The volume with which Reed released work in the 70s belied his image as an addict: "Coney Island Baby," "Rock and Roll Heart" and then, "Street Hassle." The middle 70's albums don't hold up as well as we might like them to; "Street Hassle'"s scorched-earth bleakness remains strong musically but feels harder to relate to lyrically 30-plus years on. (If you haven't heard Springsteen's uncredited recitation in part three of the title track, at least check that part out. Although it feels like cheating to be able to forward to minute nine or so via Spotify and the like, instead of the serendipity of initial discovery via headphones back in the day.)
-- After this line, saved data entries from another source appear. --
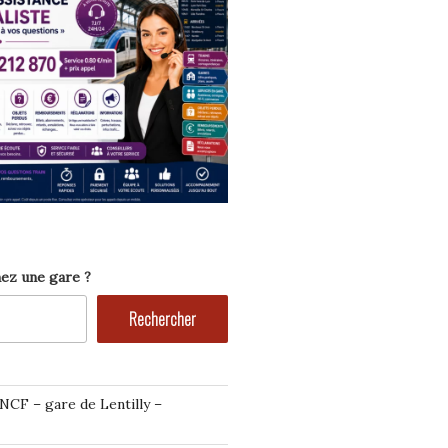
ez une gare ?
Rechercher
NCF – gare de Lentilly –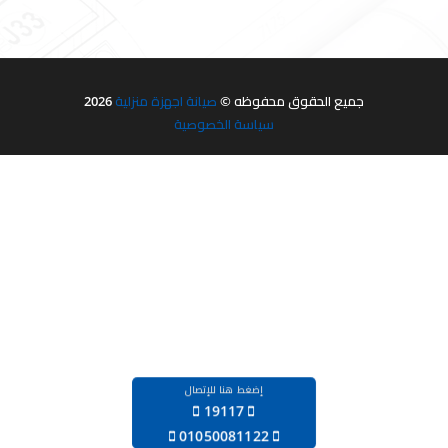
جميع الحقوق محفوظه ©
صيانة اجهزة منزلية
2026
سياسة الخصوصية
إضغط هنا للإتصال
19117
‪01050081122‬‏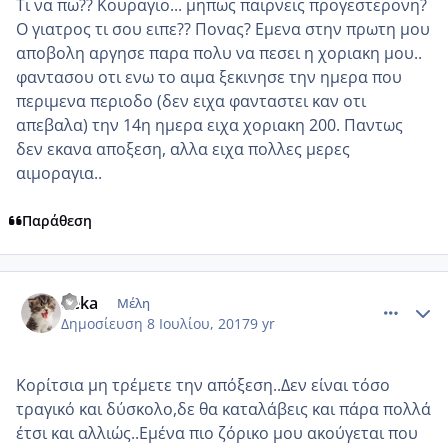
Τι να πω?? Κουραγιο... μηπως παιρνεις προγεστερονη?
Ο γιατρος τι σου ειπε?? Πονας? Εμενα στην πρωτη μου
αποβολη αργησε παρα πολυ να πεσει η χοριακη μου..
φαντασου οτι ενω το αιμα ξεκινησε την ημερα που
περιμενα περιοδο (δεν ειχα φανταστει καν οτι
απεβαλα) την 14η ημερα ειχα χοριακη 200. Παντως
δεν εκανα αποξεση, αλλα ειχα πολλες μερες
αιμοραγια..
Παράθεση
comment_986009
Author stats
deka
Μέλη
Δημοσίευση
8 Ιουλίου, 2017
9 yr
Κορίτσια μη τρέμετε την απόξεση..Δεν είναι τόσο
τραγικό και δύσκολο,δε θα καταλάβεις και πάρα πολλά
έτσι και αλλιώς..Εμένα πιο ζόρικο μου ακούγεται που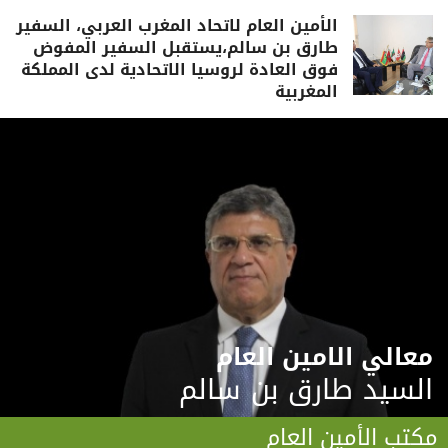
الأمين العام لاتحاد المغرب العربي، السفير
طارق بن سالم،يستقبل السفير المفوض
فوق العادة لروسيا الاتحادية لدى المملكة
المغربية
معالي الامين العام
السيد طارق بن سالم
مكتب الأمين العام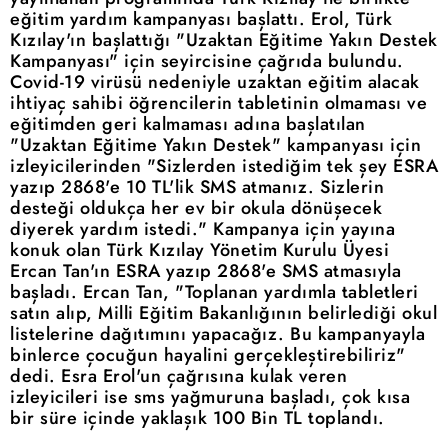
eğitim yardım kampanyası başlattı. Erol, Türk
Kızılay'ın başlattığı "Uzaktan Eğitime Yakın Destek
Kampanyası" için seyircisine çağrıda bulundu.
Covid-19 virüsü nedeniyle uzaktan eğitim alacak
ihtiyaç sahibi öğrencilerin tabletinin olmaması ve
eğitimden geri kalmaması adına başlatılan
"Uzaktan Eğitime Yakın Destek" kampanyası için
izleyicilerinden "Sizlerden istediğim tek şey ESRA
yazıp 2868'e 10 TL'lik SMS atmanız. Sizlerin
desteği oldukça her ev bir okula dönüşecek
diyerek yardım istedi." Kampanya için yayına
konuk olan Türk Kızılay Yönetim Kurulu Üyesi
Ercan Tan'ın ESRA yazıp 2868'e SMS atmasıyla
başladı. Ercan Tan, "Toplanan yardımla tabletleri
satın alıp, Milli Eğitim Bakanlığının belirlediği okul
listelerine dağıtımını yapacağız. Bu kampanyayla
binlerce çocuğun hayalini gerçekleştirebiliriz"
dedi. Esra Erol'un çağrısına kulak veren
izleyicileri ise sms yağmuruna başladı, çok kısa
bir süre içinde yaklaşık 100 Bin TL toplandı.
Music fans traded jabs at whether Johnny Thunders, Keith Richards or Lou Reed would die first, only for the 70's to end and the 80's begin, with Reed delivering "The Blue Mask" in 1982 and ending that question once and for all. Lou was very much with us, and from the sound of things, wanted to be with us for quite a while. He had a lot to say. He got rid of the excesses and bombast of his previous bands and assembled a band that was both jazz-influenced in the rhythm section, while planting a stake very firmly in punk rock noise guitar with the choice of Robert Quine as his very worthy foil. The result was a background that perfectly suited Reed's unique vocal delivery and a guitar player who challenged him.
Lou Reed Dead at 71 | His Life in Photos
In 1989, his political activity of previous years (he appeared at Farm Aid, sang on Little Steven's "Sun City," as well as participated in the Amnesty International Conspiracy of Hope tour) was funneled through a very New York lens and produced one of Reed's finest albums, "New York." He covered AIDS, homelessness, drugs, prostitution, poverty and injustice. While most would have always considered Reed to be a true son of the city, this was his first effort solely dedicated to it. The "New York" album remains a lively and credible document to this day.
The loss of Andy Warhol would inspire "Songs for Drella," his first collaboration with former VU member John Cale since that time, and other departures close to him would result in "Magic and Loss" only two years later. In between those years, inspired by their "Drella" collaboration, the original lineup of the Velvets would get together and tour Europe. Unfortunately, the Reed-Cale pairing wouldn't survive past that outing, and the reunited Velvets wouldn't ever make it back to the States. (The Velvet Underground would finally be inducted into the Rock and Roll Hall of Fame in 1996, regretfully after the death of Sterling Morrison. This would be a good time to note that Reed has also been nominated twice as a solo artist and has never made it in.)
In his later years, he remained prolific; he continued to release albums and tour. He brought his tai chi master on tour with him, who often performed during songs. In 2006, his grand version for "Berlin" was finally realized when he staged the work at St. Ann's Warehouse in Brooklyn with an orchestra, choir, Hal Willner as conductor and Bob Ezrin (who produced the original album) as producer, with stage design by Julian Schnabel (who is a huge fan of Reed's work). He became friends with Laurie Anderson in the mid-90s and they would later marry in 2008. He released two books of photographs, and a CD of meditation music. He collaborated and performed live with Metallica. In short, he was an unstoppable force up until the very end.
For a New York music fan, Lou was of us and for us. He was our unofficial Mayor. Part of the city died when he did.